Coordinate extraction: This step takes the voxel clusters corresponding to the body and each wing and returns the associated centroid position and orientation angles for each. So, this is the step that gives the coordinates of interest. We first estimate the center-of-mass of each component by finding the centroid coordinates. To do this, simply find the mean of each voxel grouping. Then, we use principal components analysis (PCA) and geometric information about the insect to get these coordinates. For the body: use PCA to find the long axis of the body and thus the yaw and pitch angles. For the roll vector of the body, we tried several things that all worked pretty poorly. If you figure out something let us know. For each wing: use PCA to find the wing span and thus the stroke and stroke deviation angles. To find the pitch orientation of the wing, look at a chord-wise slice of the reconstructed wing and note that it looks like a parallelepiped. The wing chord is then the diagonal of this wing cross-section. We find the diagonal by finding the voxels in this section that are furthest apart.

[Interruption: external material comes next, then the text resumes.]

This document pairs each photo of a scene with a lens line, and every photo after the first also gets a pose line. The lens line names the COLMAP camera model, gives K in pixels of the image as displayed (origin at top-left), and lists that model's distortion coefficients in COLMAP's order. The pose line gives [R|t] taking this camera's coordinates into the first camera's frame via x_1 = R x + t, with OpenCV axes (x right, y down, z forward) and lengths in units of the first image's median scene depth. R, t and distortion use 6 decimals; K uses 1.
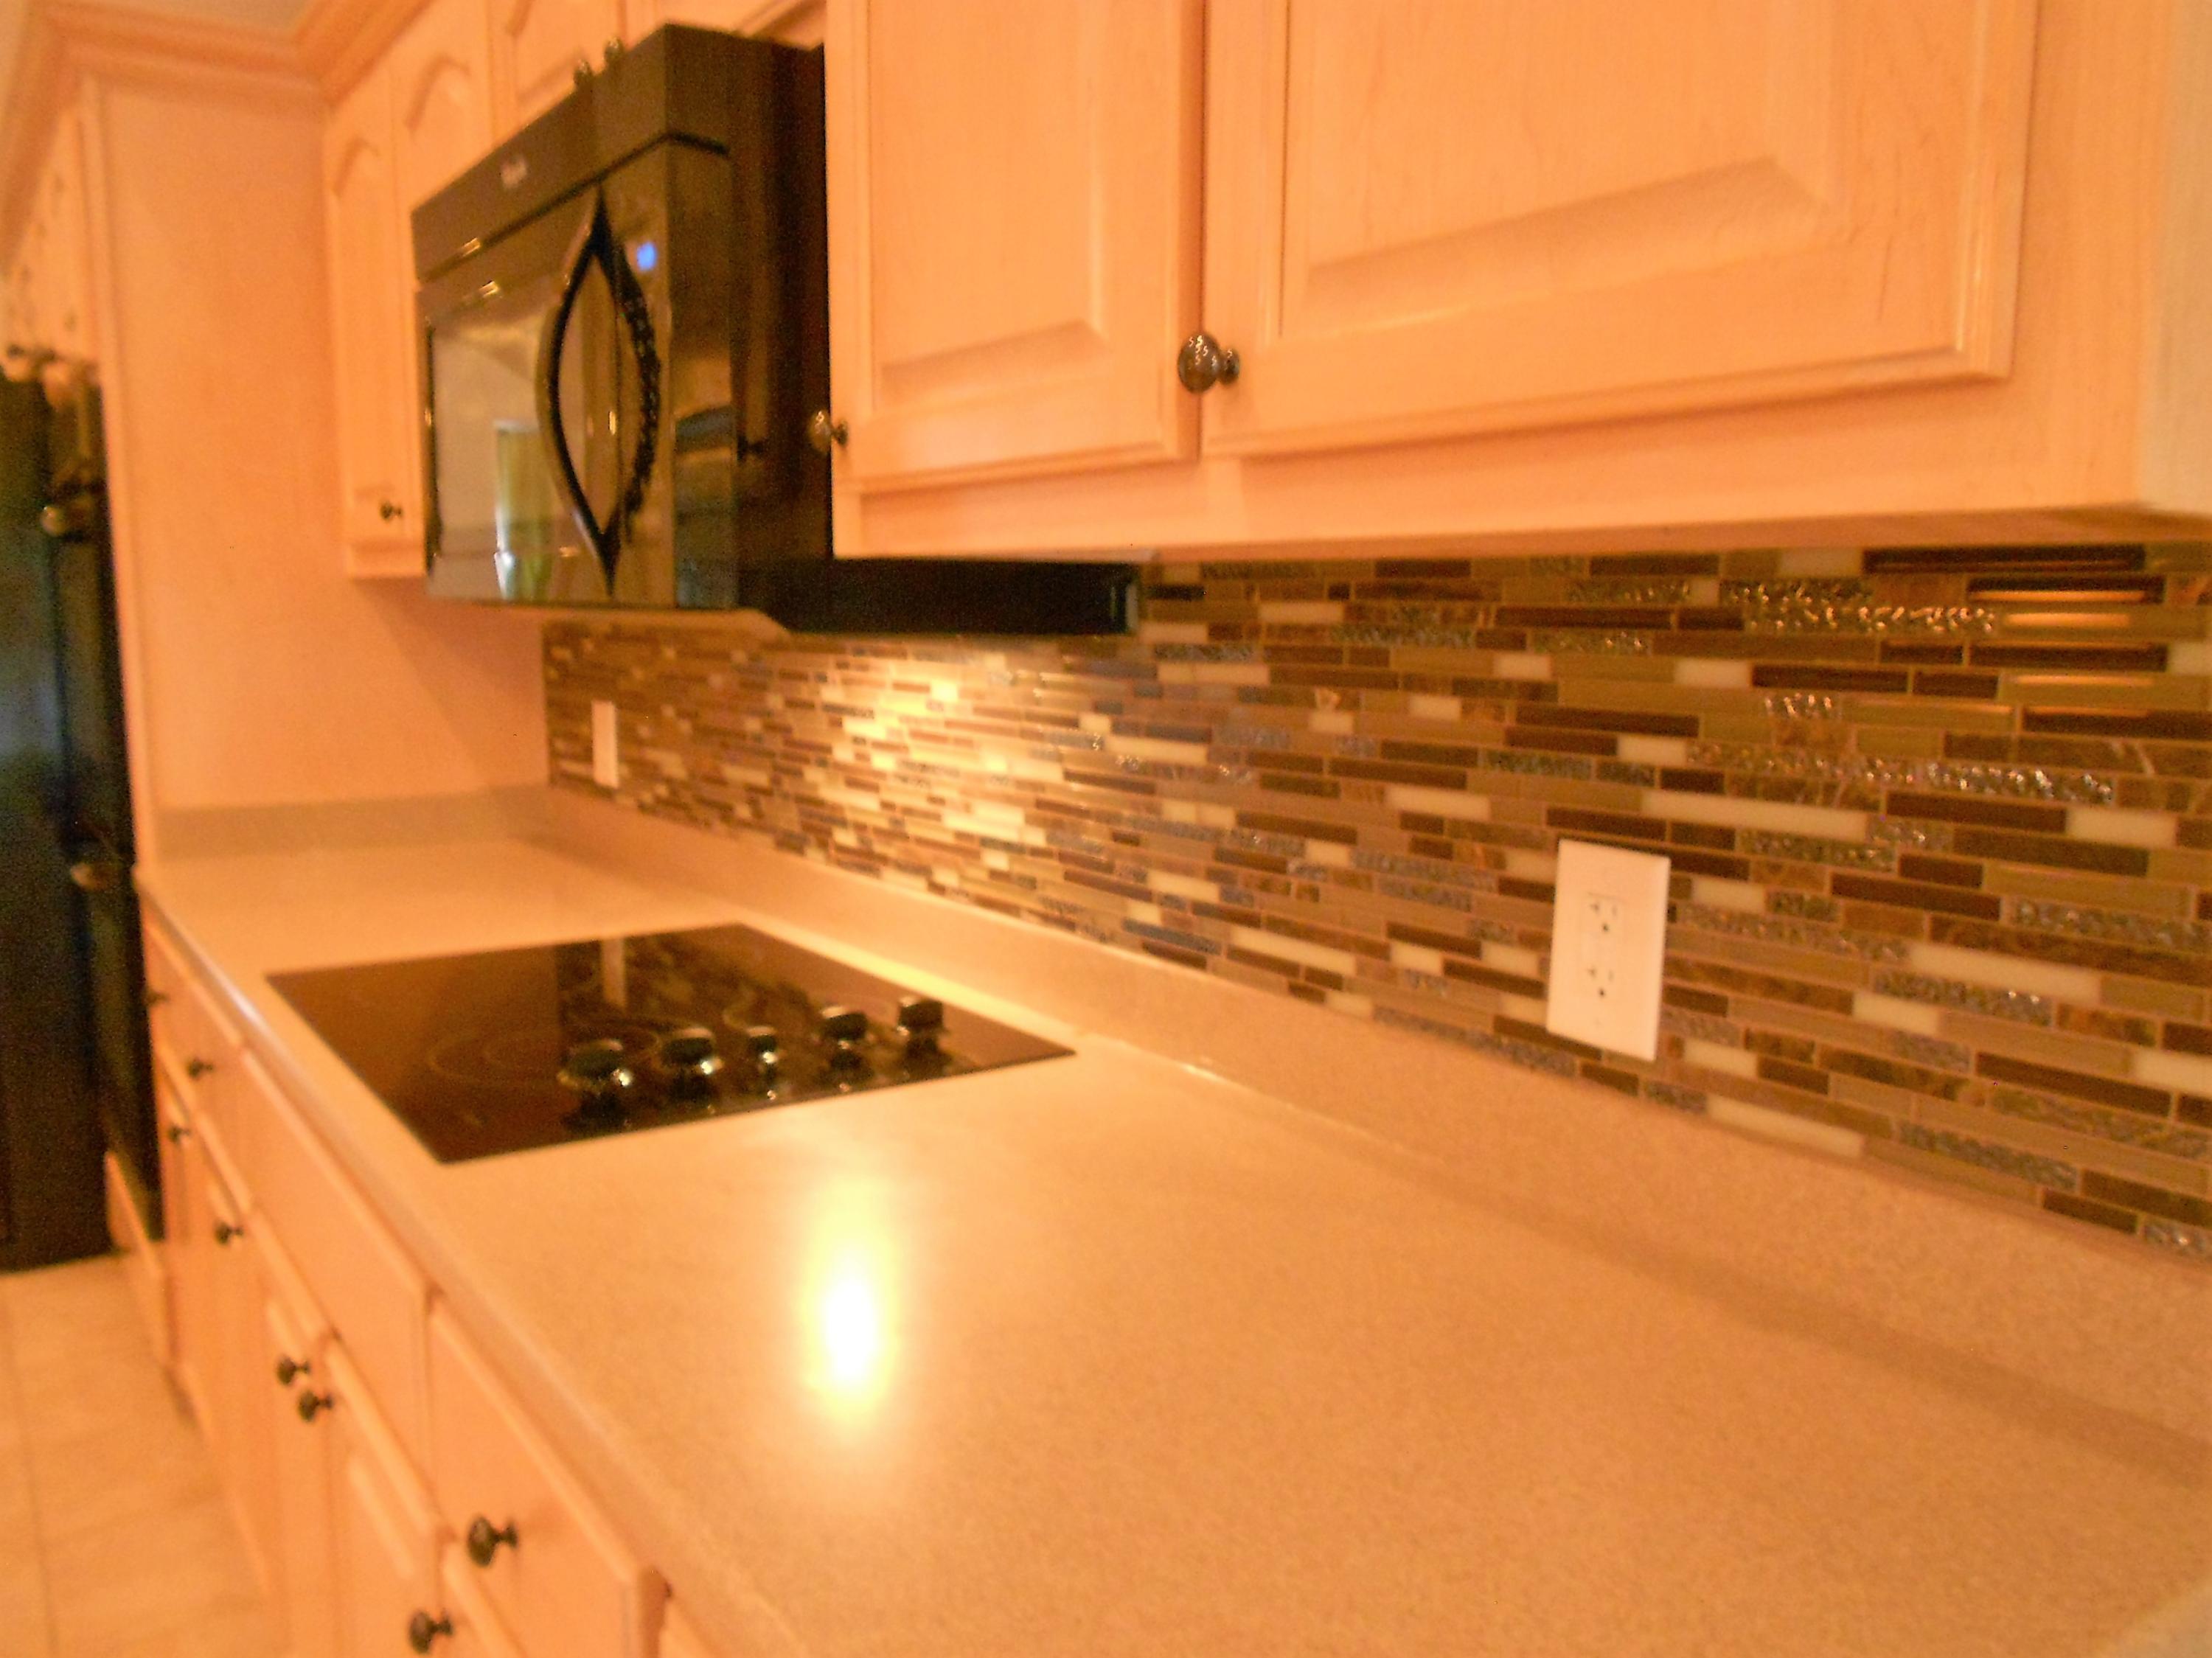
lens RADIAL K [[1720.0, 0, 1098.6], [0, 1720.0, 851.4], [0, 0, 1]] dist [-0.014414, 0.007302]
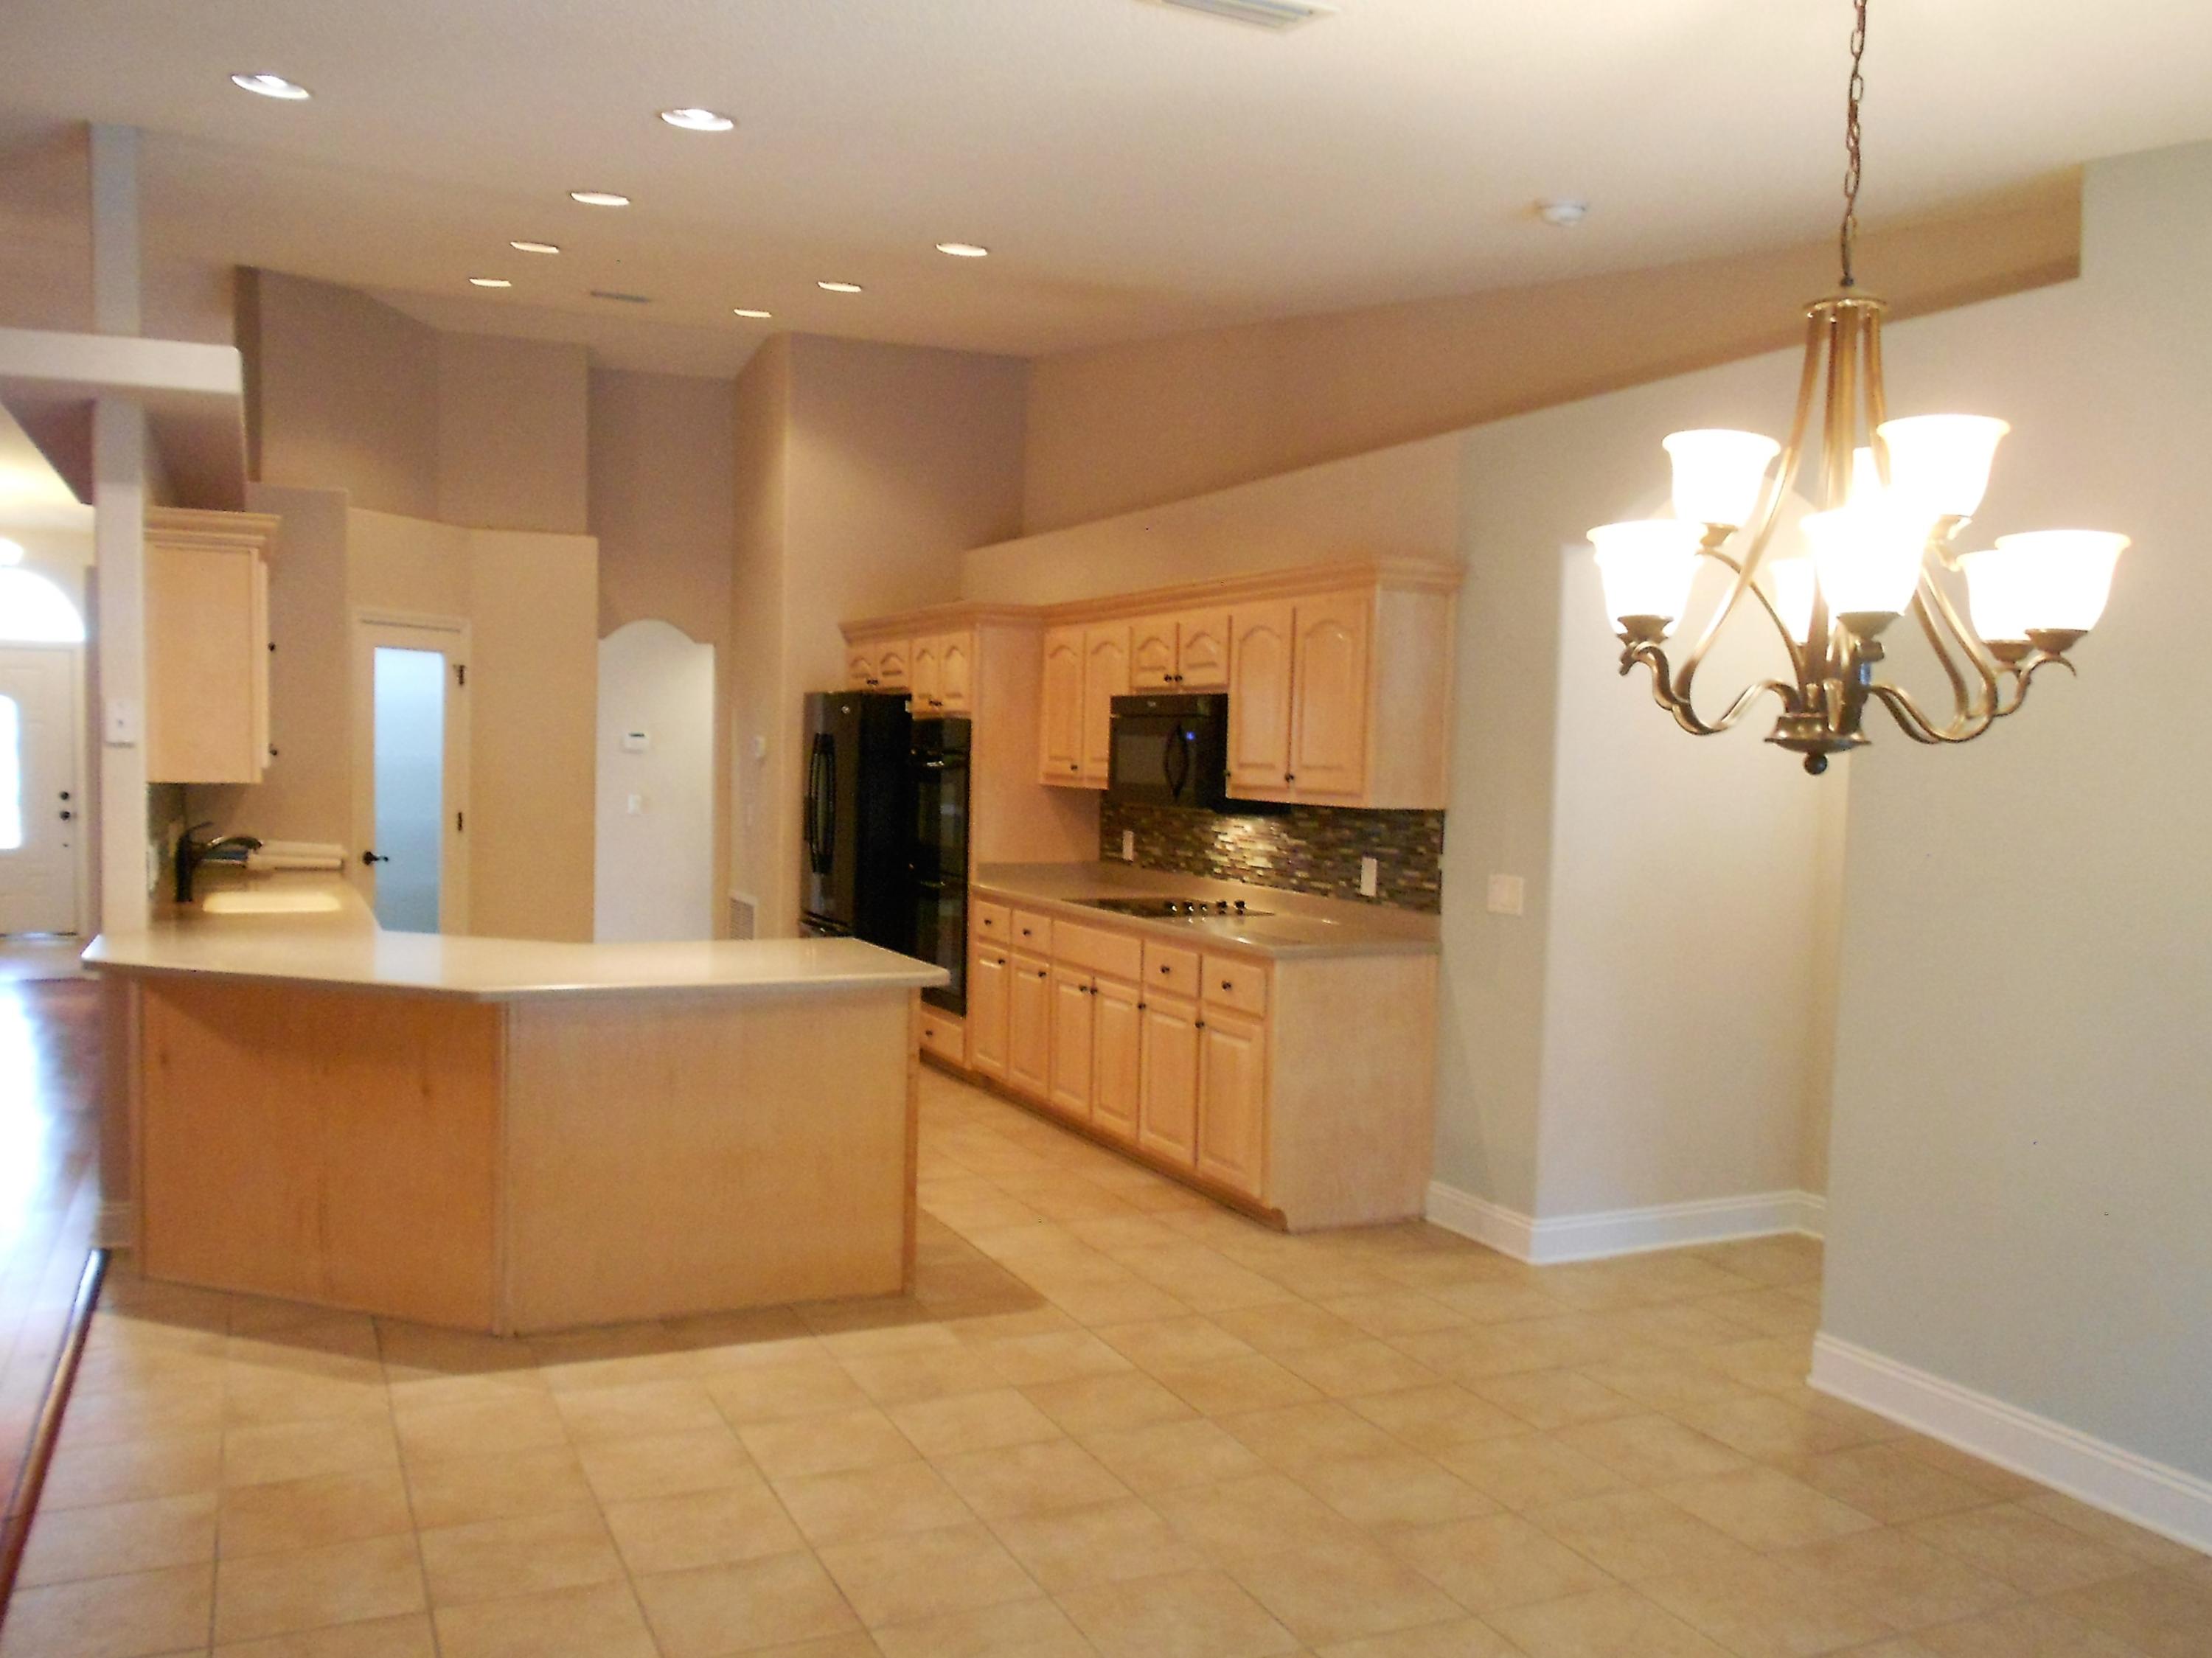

Note: We think that this array of techniques should work well in general, though different set-ups will require some tweaking. We like the methods of centroid-finding and PCA because they essentially average over all points in the hull, making the coordinate extraction rather insensitive to errors in the reconstruction.
Repeat: Run the code on all frames in the movie.
Animate, do science, etc.: You take it from here.